Data to process ->
=== Begin Enclosure ===

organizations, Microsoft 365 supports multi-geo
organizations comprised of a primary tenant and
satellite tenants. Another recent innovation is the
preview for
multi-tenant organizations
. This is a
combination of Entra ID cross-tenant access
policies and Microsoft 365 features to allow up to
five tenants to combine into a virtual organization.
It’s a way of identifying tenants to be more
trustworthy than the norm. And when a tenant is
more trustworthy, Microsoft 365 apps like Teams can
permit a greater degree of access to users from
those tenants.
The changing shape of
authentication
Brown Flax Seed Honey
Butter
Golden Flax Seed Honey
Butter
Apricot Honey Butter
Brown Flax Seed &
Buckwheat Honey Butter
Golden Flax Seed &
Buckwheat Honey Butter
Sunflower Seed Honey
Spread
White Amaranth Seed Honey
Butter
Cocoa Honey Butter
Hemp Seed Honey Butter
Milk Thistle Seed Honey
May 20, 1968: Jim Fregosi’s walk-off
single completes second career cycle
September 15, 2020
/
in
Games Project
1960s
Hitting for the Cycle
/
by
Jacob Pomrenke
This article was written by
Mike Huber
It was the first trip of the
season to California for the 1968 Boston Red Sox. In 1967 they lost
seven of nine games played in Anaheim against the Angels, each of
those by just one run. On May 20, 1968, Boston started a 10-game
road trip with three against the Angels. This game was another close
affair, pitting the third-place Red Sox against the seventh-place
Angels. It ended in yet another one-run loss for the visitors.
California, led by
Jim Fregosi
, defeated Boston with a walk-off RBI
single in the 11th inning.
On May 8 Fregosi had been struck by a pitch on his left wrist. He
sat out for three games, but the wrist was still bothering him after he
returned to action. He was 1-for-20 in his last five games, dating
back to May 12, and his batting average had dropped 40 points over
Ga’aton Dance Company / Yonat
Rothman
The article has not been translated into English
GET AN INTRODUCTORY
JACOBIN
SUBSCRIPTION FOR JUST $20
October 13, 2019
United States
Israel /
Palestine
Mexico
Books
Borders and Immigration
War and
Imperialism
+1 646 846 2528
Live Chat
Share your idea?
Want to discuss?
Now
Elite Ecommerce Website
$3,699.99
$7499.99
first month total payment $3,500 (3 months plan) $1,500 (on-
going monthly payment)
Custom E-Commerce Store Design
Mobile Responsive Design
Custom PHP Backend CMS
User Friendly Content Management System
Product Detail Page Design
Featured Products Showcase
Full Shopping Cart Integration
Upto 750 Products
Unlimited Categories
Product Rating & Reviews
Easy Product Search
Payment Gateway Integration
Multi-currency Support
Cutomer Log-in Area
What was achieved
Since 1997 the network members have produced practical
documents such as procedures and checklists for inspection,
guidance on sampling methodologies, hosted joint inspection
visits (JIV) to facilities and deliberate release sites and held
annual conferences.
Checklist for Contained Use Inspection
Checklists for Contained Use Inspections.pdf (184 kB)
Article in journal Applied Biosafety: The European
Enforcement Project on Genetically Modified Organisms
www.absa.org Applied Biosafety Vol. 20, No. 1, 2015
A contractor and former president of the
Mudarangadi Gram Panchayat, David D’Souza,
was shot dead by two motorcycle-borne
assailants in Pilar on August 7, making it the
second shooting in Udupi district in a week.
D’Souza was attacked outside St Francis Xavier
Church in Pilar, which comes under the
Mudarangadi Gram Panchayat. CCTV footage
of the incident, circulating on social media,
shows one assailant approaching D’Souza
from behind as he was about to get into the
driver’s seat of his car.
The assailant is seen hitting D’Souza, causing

=== End Enclosure ===

Exercise goal ->
Working through the entries line by line, count those containing "single" and report only the number.

Response ->
2